La réduction de l’activité spontanée du noyau cochléaire qui en résulte pourrait conduire à son tour à des modifications des champs récepteurs neuronaux. En effet, la tonotopie des neurones du noyau cochléaire fait qu’ils sont organisés en couches “ iso-fréquentielles ” connectées entre elles par des fibres nerveuses jouant un rôle d’inhibition latérale. Une diminution des informations afférentes en provenance du nerf auditif, secondaire à une lésion cochléaire localisée, pourrait donc entraîner une levée de l’inhibition latérale sur les zones adjacentes à la lésion - là où l’inhibition latérale relative à la zone lésée s’exerçait antérieurement- (Salvi et coll., 1990 ; Salvi et coll., 1996). Le rôle inhibiteur de neurotransmetteurs comme le GABA est par ailleurs bien connu au niveau du noyau cochléaire et des relais auditifs plus centraux (Caspary et coll., 1984; Yang et coll., 1992). Des processus d’inhibition latérale ont pu être démontrés sur les connexions excitatrices de nombreux neurones des voies auditives centrales lors d’expérimentations testant ces neurones autour de leur CF (Evans & Nelson, 1973, Evans & Zhao, 1993, Shofner & Young, 1985, Young & Voight, 1982).

Une hyper-activité neuronale au niveau des noyaux auditifs a pu être mise en évidence au niveau des noyaux cochléaires ventral (Boettcher & Salvi, 1993) et dorsal (Kaltenbach & McCaslin, 1996), du colliculus inférieur (McFadden et coll., 1998; Salvi et coll., 2000 ; Wang et coll., 1996) ainsi que du cortex auditif (Eggermont & Komiya, 2000 ; Kimura & Eggermont, 1999 ; Qiu et coll., 2000).

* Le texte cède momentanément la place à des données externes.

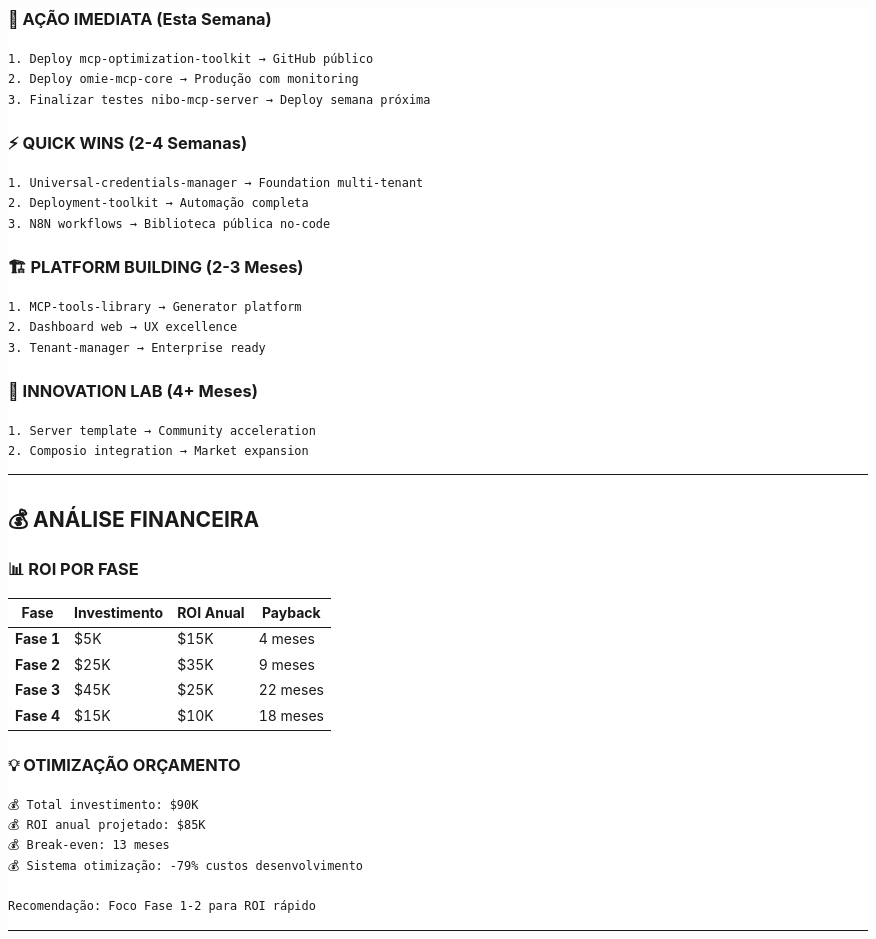 ### **🎯 AÇÃO IMEDIATA (Esta Semana)**
```
1. Deploy mcp-optimization-toolkit → GitHub público
2. Deploy omie-mcp-core → Produção com monitoring
3. Finalizar testes nibo-mcp-server → Deploy semana próxima
```

### **⚡ QUICK WINS (2-4 Semanas)**  
```
1. Universal-credentials-manager → Foundation multi-tenant
2. Deployment-toolkit → Automação completa
3. N8N workflows → Biblioteca pública no-code
```

### **🏗️ PLATFORM BUILDING (2-3 Meses)**
```
1. MCP-tools-library → Generator platform
2. Dashboard web → UX excellence  
3. Tenant-manager → Enterprise ready
```

### **🌟 INNOVATION LAB (4+ Meses)**
```
1. Server template → Community acceleration
2. Composio integration → Market expansion
```

---

## 💰 **ANÁLISE FINANCEIRA**

### **📊 ROI POR FASE**

| Fase | Investimento | ROI Anual | Payback |
|------|-------------|-----------|---------|
| **Fase 1** | $5K | $15K | 4 meses |
| **Fase 2** | $25K | $35K | 9 meses |  
| **Fase 3** | $45K | $25K | 22 meses |
| **Fase 4** | $15K | $10K | 18 meses |

### **💡 OTIMIZAÇÃO ORÇAMENTO**
```
💰 Total investimento: $90K
💰 ROI anual projetado: $85K  
💰 Break-even: 13 meses
💰 Sistema otimização: -79% custos desenvolvimento

Recomendação: Foco Fase 1-2 para ROI rápido
```

---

Salvi et coll.. (1996) ont enregistré chez le chinchilla les potentiels évoqués unitaires au niveau du nerf cochléaire et des relais auditifs du tronc cérébral inférieur après traumatisme cochléaire par un son de fréquence supérieure de 1/3 à 1 octave à la CF des neurones enregistrés. Ils ont observé une diminution de l’amplitude du potentiel d’action composite (PAC) du nerf cochléaire contrastant avec des signes d’ hyperactivité des voies auditives centrales :

  • augmentation de l’amplitude des potentiels évoqués du colliculus inférieur aux fréquences épargnées par la perte auditive, dans les 8 heures suivant le traumatisme cochléaire (Figure 1),
  • augmentation du taux de décharge de certains neurones du noyau cochléaire dorsal et colliculus inférieur,
  • élargissement des courbes d’accord de ces neurones vers les fréquences graves, ce résultat étant en total accord avec le modèle de levée d’inhibition latérale (Figure 2).

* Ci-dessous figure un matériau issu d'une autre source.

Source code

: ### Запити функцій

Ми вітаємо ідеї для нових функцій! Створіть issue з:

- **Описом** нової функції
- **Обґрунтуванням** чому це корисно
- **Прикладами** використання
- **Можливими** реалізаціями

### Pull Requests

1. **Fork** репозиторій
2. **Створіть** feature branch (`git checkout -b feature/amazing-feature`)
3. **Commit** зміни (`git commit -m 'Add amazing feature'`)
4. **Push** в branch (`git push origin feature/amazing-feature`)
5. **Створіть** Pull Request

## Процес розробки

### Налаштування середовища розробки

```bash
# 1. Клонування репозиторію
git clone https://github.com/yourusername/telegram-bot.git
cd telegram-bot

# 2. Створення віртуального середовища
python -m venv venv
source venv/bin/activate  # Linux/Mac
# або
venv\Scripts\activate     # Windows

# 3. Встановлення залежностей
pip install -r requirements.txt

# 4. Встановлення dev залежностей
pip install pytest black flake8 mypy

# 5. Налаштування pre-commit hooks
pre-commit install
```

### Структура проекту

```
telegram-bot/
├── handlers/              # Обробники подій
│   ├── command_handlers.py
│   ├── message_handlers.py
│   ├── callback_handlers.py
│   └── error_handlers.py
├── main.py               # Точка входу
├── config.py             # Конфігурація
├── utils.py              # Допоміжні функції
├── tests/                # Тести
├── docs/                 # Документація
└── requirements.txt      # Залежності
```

Les populations neuronales présentant ces signes d’hyperactivité avaient pour particularité d’avoir initialement une fonction taux de décharge/intensité de stimulation non linéaire et des courbes d’accord très étroites, c’est-à-dire une forte probabilité de recevoir de fortes connexions latérales inhibitrices.

Après administration de carboplatine, qui exerce une toxicité sélective sur les cellules ciliées internes, Qiu et coll.. (2000) ont mesuré chez le chinchilla les potentiels auditifs corticaux enregistrés in situ : leur amplitude pouvait rester stable, augmenter à 1-2 semaines puis retrouver leur valeur initiale ou même rester élevées jusqu’à la 5ième semaine. Ce résultat, contrastant avec une diminution d’amplitude du PAC du nerf cochléaire, pourrait refléter un processus plastique visant à compenser la réduction des afférences en provenance de l’organe sensoriel périphérique.

Figure 1
Figure 1
FIGURE 2
FIGURE 2

Récemment, il a pu être montré que l’administration de bicuculline augmentait le champ récepteur des neurones du cortex auditif primaire en provoquant un élargissement de leur courbe d’accord (Wang et coll., 2000) (Figure 3). Cela laisse penser que les phénomènes de plasticité auditive cérébrale pourraient être sous-tendus par une le démasquage de connexions intra-corticales latentes, en relation avec une levée de l’inhibition GABA. L’augmentation d’efficacité de connexions latérales excitatrices permettait de comprendre que les champs récepteurs des neurones corticaux déafférentés puissent se déplacer vers les fréquences en bordure de la région cochléaire lésée (Irvine & Rajan, 1997).